◆ Record extracts ◆
+++

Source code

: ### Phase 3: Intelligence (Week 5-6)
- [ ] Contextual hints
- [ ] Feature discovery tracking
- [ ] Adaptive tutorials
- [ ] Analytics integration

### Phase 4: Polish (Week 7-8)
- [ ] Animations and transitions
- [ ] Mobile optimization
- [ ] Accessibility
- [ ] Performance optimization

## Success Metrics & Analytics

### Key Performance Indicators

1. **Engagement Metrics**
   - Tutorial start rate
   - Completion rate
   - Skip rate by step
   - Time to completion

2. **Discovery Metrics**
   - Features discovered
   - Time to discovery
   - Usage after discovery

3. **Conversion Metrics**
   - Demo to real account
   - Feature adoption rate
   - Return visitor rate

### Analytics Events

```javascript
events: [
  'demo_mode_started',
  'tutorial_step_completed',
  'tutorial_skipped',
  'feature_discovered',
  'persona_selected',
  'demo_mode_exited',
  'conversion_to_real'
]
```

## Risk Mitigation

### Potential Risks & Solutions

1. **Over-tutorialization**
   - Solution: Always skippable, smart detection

+++

◆ Required work ◆
In the lines above, find each one with "optimization" and list it.

◆ Answer to this exercise ◆
- [ ] Mobile optimization
- [ ] Performance optimization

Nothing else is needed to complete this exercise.